Scan the entries for lines with the word "this" and copy those lines.

» Records supplied:
* * * * *

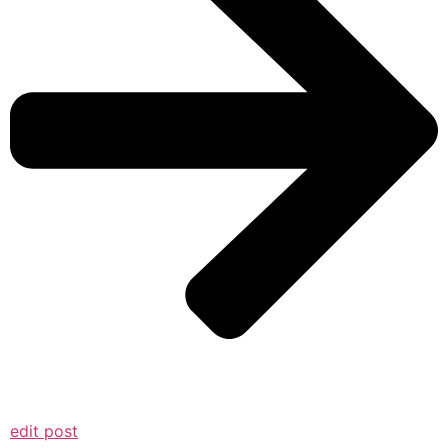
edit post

* * * * *

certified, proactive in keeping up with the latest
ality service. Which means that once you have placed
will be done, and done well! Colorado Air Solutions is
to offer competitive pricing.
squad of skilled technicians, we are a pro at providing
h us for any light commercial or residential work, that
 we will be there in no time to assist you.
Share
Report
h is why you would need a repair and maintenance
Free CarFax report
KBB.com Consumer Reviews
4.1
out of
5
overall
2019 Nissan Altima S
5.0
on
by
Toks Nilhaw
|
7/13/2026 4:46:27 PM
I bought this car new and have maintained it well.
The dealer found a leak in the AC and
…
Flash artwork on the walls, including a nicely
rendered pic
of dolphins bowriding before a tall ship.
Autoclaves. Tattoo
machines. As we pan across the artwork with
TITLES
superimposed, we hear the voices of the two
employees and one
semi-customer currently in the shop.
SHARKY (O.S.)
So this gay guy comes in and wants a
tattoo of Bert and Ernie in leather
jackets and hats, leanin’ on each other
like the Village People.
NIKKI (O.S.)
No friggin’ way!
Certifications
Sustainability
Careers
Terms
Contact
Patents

* * * * *

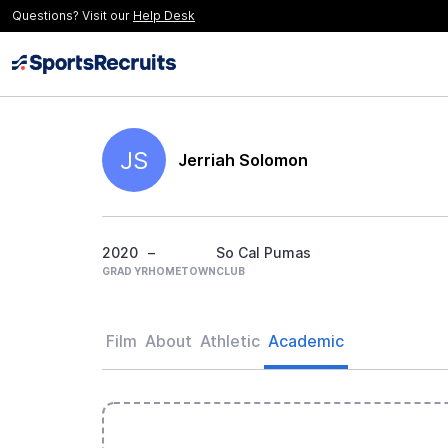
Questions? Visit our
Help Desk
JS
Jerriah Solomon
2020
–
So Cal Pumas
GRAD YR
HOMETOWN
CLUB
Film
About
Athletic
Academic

* * * * *

» Answer section:
I bought this car new and have maintained it well.
So this gay guy comes in and wants a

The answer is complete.